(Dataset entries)
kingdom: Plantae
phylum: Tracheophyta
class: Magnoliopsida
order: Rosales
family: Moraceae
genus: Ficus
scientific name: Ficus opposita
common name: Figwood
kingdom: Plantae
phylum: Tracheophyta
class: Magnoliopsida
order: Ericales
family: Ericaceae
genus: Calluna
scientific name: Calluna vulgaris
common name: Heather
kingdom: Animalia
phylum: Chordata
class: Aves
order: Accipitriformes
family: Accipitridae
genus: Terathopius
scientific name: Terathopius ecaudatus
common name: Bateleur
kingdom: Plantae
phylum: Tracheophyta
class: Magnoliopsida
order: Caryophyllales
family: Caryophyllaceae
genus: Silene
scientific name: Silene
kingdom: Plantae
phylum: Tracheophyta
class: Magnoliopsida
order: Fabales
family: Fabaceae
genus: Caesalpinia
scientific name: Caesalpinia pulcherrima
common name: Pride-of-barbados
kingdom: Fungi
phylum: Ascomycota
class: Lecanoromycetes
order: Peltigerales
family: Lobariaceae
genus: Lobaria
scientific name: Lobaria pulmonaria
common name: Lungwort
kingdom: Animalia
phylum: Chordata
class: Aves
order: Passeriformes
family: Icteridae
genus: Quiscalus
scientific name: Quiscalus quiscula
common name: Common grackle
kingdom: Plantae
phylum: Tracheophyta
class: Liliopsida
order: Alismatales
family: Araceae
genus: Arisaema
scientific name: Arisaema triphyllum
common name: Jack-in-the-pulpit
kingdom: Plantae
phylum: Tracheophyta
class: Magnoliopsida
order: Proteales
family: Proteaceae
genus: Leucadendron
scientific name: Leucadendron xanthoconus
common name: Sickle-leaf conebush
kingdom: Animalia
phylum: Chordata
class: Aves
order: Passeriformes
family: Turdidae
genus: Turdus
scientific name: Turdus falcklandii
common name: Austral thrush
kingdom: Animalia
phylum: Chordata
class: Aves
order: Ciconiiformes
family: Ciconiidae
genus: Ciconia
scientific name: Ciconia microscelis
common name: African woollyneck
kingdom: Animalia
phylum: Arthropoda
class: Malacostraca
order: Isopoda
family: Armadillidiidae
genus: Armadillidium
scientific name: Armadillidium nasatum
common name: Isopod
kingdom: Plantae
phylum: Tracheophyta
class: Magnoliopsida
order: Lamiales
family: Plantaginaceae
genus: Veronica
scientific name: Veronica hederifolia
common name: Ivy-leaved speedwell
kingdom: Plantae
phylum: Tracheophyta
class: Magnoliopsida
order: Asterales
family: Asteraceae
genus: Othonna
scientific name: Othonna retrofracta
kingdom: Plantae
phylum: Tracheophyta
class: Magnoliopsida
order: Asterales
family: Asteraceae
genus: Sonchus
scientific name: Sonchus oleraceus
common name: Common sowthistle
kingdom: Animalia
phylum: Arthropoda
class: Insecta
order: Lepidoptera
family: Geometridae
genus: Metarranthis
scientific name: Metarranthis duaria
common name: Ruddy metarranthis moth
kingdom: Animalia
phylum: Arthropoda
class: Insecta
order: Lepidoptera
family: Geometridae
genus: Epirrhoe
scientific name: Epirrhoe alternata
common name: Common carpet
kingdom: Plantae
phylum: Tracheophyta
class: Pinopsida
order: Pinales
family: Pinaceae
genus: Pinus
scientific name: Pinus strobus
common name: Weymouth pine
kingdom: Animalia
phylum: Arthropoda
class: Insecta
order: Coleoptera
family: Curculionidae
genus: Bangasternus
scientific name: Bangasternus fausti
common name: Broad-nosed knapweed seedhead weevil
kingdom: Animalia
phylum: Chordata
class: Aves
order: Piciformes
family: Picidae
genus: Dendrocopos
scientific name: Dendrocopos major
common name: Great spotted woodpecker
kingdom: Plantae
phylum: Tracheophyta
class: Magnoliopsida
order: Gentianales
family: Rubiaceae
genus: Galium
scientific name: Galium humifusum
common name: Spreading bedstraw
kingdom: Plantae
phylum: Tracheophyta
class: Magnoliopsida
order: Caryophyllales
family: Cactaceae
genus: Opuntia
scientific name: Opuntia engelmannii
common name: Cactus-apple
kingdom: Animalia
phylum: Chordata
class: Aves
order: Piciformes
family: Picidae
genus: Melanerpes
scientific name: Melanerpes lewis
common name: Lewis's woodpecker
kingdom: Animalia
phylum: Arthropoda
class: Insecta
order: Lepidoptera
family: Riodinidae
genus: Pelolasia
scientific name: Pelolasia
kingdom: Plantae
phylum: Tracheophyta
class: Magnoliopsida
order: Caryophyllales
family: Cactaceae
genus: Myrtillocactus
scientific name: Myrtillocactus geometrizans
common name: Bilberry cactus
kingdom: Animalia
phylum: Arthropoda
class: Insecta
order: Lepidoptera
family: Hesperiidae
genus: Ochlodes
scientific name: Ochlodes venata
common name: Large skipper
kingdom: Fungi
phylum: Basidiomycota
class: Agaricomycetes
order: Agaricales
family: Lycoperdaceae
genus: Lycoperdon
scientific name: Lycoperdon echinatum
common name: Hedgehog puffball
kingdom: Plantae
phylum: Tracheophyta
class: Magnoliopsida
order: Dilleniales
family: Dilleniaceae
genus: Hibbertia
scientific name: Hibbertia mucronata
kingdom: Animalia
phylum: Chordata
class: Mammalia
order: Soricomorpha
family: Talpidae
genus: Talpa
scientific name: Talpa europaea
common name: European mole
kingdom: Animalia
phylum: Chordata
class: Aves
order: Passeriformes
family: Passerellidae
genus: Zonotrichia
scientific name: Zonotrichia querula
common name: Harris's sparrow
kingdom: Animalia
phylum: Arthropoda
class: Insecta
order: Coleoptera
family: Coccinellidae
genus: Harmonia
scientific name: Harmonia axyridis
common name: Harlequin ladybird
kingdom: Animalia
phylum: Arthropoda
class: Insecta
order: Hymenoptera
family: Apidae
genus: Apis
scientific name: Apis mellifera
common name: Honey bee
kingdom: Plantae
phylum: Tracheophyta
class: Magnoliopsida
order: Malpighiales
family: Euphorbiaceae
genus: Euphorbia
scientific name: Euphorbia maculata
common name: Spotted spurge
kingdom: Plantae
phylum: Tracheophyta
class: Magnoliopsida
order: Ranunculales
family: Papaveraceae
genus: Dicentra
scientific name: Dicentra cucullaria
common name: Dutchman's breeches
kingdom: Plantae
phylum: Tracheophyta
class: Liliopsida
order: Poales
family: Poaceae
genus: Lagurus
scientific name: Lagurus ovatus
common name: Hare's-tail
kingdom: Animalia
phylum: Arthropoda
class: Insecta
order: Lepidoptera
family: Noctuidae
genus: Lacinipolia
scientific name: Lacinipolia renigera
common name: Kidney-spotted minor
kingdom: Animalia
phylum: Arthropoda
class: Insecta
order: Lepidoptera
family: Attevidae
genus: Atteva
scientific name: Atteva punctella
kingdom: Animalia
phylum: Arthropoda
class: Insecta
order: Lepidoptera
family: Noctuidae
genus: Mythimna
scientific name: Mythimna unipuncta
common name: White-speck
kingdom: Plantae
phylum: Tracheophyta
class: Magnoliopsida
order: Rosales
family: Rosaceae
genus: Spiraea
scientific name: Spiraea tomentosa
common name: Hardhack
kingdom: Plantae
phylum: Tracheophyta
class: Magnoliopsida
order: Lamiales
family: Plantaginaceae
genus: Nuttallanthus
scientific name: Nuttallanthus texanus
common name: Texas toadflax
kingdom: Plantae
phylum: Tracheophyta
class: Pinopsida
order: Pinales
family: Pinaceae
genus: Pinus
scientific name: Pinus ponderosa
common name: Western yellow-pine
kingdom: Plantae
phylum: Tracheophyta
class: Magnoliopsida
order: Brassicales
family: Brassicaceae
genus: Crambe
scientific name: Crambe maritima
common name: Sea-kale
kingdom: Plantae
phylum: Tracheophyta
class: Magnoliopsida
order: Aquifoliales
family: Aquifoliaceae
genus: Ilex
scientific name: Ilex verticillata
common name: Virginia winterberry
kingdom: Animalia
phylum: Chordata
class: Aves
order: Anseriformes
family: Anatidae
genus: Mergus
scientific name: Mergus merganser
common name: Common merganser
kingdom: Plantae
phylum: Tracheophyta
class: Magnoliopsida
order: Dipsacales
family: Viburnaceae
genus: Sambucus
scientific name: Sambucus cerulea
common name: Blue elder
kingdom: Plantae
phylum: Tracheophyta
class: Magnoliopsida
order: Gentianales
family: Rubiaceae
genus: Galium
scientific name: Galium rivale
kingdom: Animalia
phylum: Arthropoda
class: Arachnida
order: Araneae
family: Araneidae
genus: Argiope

◆ What is being asked ◆
Copy the records from the line containing "genus: Crambe" through the end of the records, changing every "common name" to "vernacular name" and leaving all else as it is. Give only those lines.

◆ Task answer ◆
genus: Crambe
scientific name: Crambe maritima
vernacular name: Sea-kale
kingdom: Plantae
phylum: Tracheophyta
class: Magnoliopsida
order: Aquifoliales
family: Aquifoliaceae
genus: Ilex
scientific name: Ilex verticillata
vernacular name: Virginia winterberry
kingdom: Animalia
phylum: Chordata
class: Aves
order: Anseriformes
family: Anatidae
genus: Mergus
scientific name: Mergus merganser
vernacular name: Common merganser
kingdom: Plantae
phylum: Tracheophyta
class: Magnoliopsida
order: Dipsacales
family: Viburnaceae
genus: Sambucus
scientific name: Sambucus cerulea
vernacular name: Blue elder
kingdom: Plantae
phylum: Tracheophyta
class: Magnoliopsida
order: Gentianales
family: Rubiaceae
genus: Galium
scientific name: Galium rivale
kingdom: Animalia
phylum: Arthropoda
class: Arachnida
order: Araneae
family: Araneidae
genus: Argiope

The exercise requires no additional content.